Marketing (developing a reputation in a niche practice area and publicizing it to prospective clients and referral sources) is a good place to start. In particular, you should find a niche that truly distinguishes you from the “herd”. In the most recent installment (September 20) of the LOMAP Marketing Group webinar series, Alan Klevan spoke to this point, when he addressed how attorneys might market by ”Becoming a Purple Cow”.
But, marketing is no substitute for having a strong network of clients, prospective clients and referral sources. It merely supports your sales efforts.
There are many ways to build productive business relationships that lead to referrals. I’ve written about this subject several times and offered a long list of inexpensive ways to do this. Lately, though, I’ve come to the conclusion that many lawyers miss opportunities to “sell” because they aren’t being assertive enough. In an effort to avoid coming across as a “salesman”, lawyers often fail to follow through on good opportunities to connect.
I’m not suggesting that being a fast-talking salesman is an effective way to sell legal services. It’s actually good listening skills that will get you the furthest. On the other hand, though, being a very passive listener is probably insufficient, as well. There has to be some balance in your communication.
To understand what I mean, it is useful to divide the world of communication into four categories: aggressive, assertive, passive-aggressive and passive. When we are aggressive, we assert our own needs and interests and ignore the concerns of the other individual (think “pit bull litigator”). Most buyers of legal services will find this approach to be a turnoff (unless of course they want to hire a lawyer who will take a “scorched earth” approach to their case). When we are passive, we listen without asking follow-up questions. We fail to dig deeper to find out more about the needs of the other individual.
If we are passive-aggressive, we try to do things behind the back of another individual, in hopes that we’ll get what we want (e.g.–we disparage an individual to their clients and coworkers, in hopes that we’ll get the work instead).
Being assertive, which is where we want to be, means looking out for the concerns of the other individual while communicating our own needs.

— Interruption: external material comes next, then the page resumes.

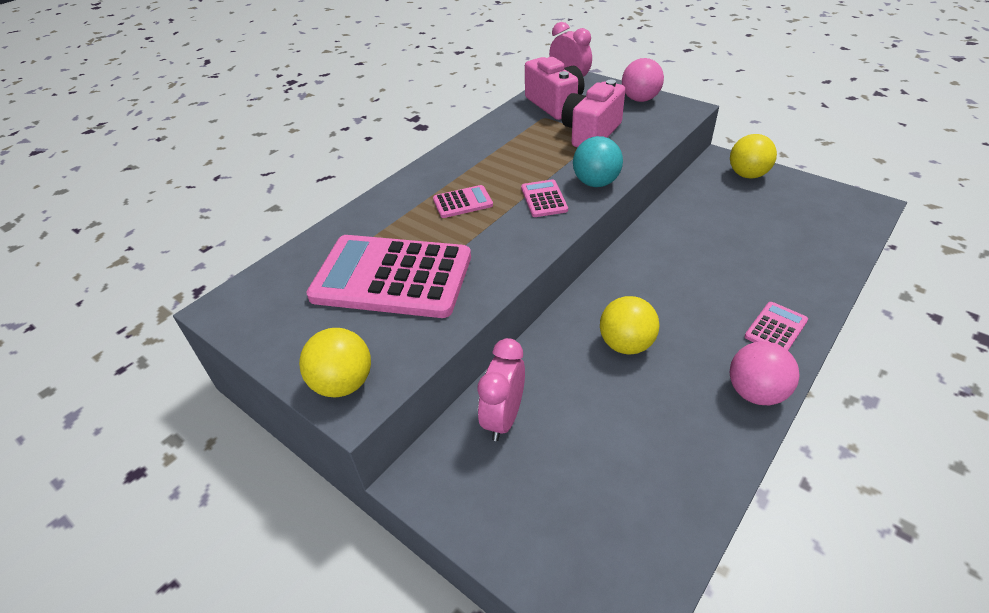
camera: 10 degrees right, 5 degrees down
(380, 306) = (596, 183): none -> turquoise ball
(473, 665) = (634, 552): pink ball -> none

For example, if you meet someone at a networking function, and you want to follow up with them, do you:
a. Tell them you’ll be at their office at 9 am the next day for coffee, and wait for their reaction;
b. Say it would be nice to get together some time to speak further and leave it at that;
c. Wait a few days and then complain to the friend who introduced you that the individual never contacted you; or,
d. Tell the individual that you would be very interested in learning more about her business, and ask if it would be okay to call her for coffee sometime in the next week.
Obviously, “d.” is the answer that I’m looking for: raise interest in getting together some time in the near future, but ask for “permission” to follow up with the individual.
Assertive communication has a number of benefits. For starters, if you are assertive about connecting with potential clients and referral sources, those networking meetings are much more likely to happen.
The other benefit of being assertive is that you are communicating a sense of confidence in yourself.
In Alan Klevan‘s presentation on Monday, he spoke about the importance of making clients feel like you will be able to give them good guidance. Clients want to be led by their attorneys.
Being assertive and proactive (e.g. –by calling your clients periodically, even when you are not actively working on a matter for them) projects a sense of confidence that builds trust, and that can ultimately lead to additional legal business.
Being assertive about building business relationships is not easy for many lawyers. We all want to believe that, somehow, just doing good work will get us noticed and bring us the success we deserve.
Unfortunately, that is a paradigm for the “good old days” when there were far fewer lawyers and there was far more legal work. So, go forth and assert yourself. But, don’t forget to pay attention to the needs of your contacts. Everyone will be happier, and your practice will grow.